If some good news were to come out of the coronavirus (COVID-19) pandemic, it is this: The telecommunications infrastructure has been able to meet the demands of heavy increases in voice and data transmissions and new usage patterns as waves of employees have migrated to home offices and sucked up bandwidth with broadband-hungry apps like videoconferencing.
Why hasn’t the internet crashed, as so many speculated it would? Communications service providers (CSPs) for many reasons have been aggressively expanding their fiber footprint and extending network capacity on fiber as well as wireless networks for the past 20 years. The September 11, 2001 terrorist attacks in New York City focused CSPs’ attention on diverse routing for resiliency. Their goals to attract more business clients with low-latency connections and five-nines of availability SLAs also played a role, as did the need to pave the path first to 4G LTE and now to 5G — whose advanced networking capabilities can help them compete better with over-the-top media businesses.
Verizon, for example, in 2017 signed a $1.1 billion contract with Corning to provide fibre optic cable and hardware for the CSP’s next-generation fibre platform to improve 4G LTE coverage and speed 5G deployments. The fifth generation of mobile networks — which respondents to DXC Technology’s 2020 Enterprise Leadership Survey named as one of the top three emerging technologies that will have big value for their business — offers more speed and lower latency, promoting better remote work/collaboration experiences for an expanded offsite workforce.
Fortunately, carriers’ investments in building up their infrastructures have enabled them to seamlessly meet the surges in broadband and cellular traffic due to the pandemic. Indeed, it has been pretty much business as usual for most CSPs, especially when it comes to servicing the most densely populated areas where they have plenty of practice easing network congestion.
Had carriers not been diligently expanding their capabilities, they would not have been able to accommodate the shift from workplace to home office settings and from schools to kitchen tables, with laptops and handheld devices drawing hard on LTE and WiFi networks. Insight into the carriers’ excess capacity can be seen in the example of AT&T: When confronted with the impact COVID-19 was having on businesses, schools and consumers, it opened up bandwidth at no extra cost.

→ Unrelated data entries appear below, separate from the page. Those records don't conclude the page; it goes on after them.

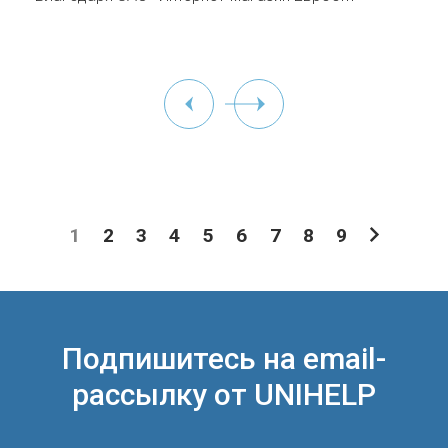
1
2
3
4
5
6
7
8
9
Подпишитесь на email-
рассылку от UNIHELP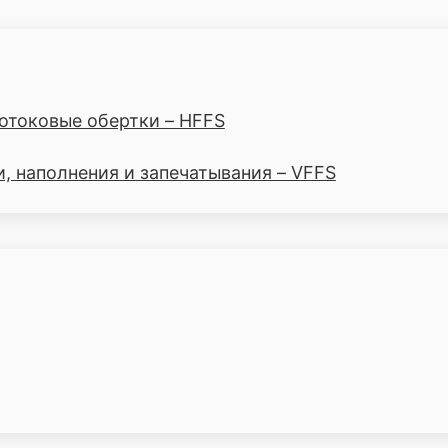
отоковые обертки – HFFS
 наполнения и запечатывания – VFFS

CSPs also took steps to help communities, schools, healthcare facilities and governments that suddenly had to grapple with the dangerous virus. AT&T, CenturyLink, Comcast, Cox Communications, Google Fiber, Sprint, T-Mobile, and Verizon are among the broadband and telcos that have agreed to support the Keep Americans Connected Pledge, opening WiFi hotspots to all Americans who need them and not terminating any services to residential or small business customers that can’t pay their bills due to complications from the pandemic. Other major initiatives have included prioritising connectivity for frontline healthcare responders and providing free data for schools.
A call to the cloud
One result of the COVID-19 pandemic is that businesses will speed their migration to the cloud. Most have known for a long time that the cloud is key to their business transformation. But the urgency wasn’t necessarily there to push the companies that were hesitant to make their first moves into the environment, nor was it there to drive others to transition more of their operations to the cloud. That’s changed, as companies face the challenge of supporting a worldwide work-at-home staff and collaborative virtual teams, where the cloud will enable them to meet demands for capacity, scalability, low latency and resiliency.
Carriers have proven their mettle, demonstrating they have the bandwidth and MPLS, mesh networks and software-defined WAN to move business operations across data centers as needed and to manage disaster recovery. Just as AWS, Azure and Google Cloud grow their business customer base, traditional carriers will significantly accelerate to become digital service providers to all audiences. For instance, carriers’ highly secure and stable connections — and the never-before-experienced speeds and feeds 5G will bring to the arena — could serve as the ideal underpinning of innovative technologies such as digital identity services.
There’s no sign of a slowdown in carrier spending on more infrastructure, services and speeds. CSPs are always influenced by governments, and when it comes to 5G, the United States and China are leading investments in a battle for global economic leadership. For now, though, the telcos’ main task is keeping the lines of communication wide open.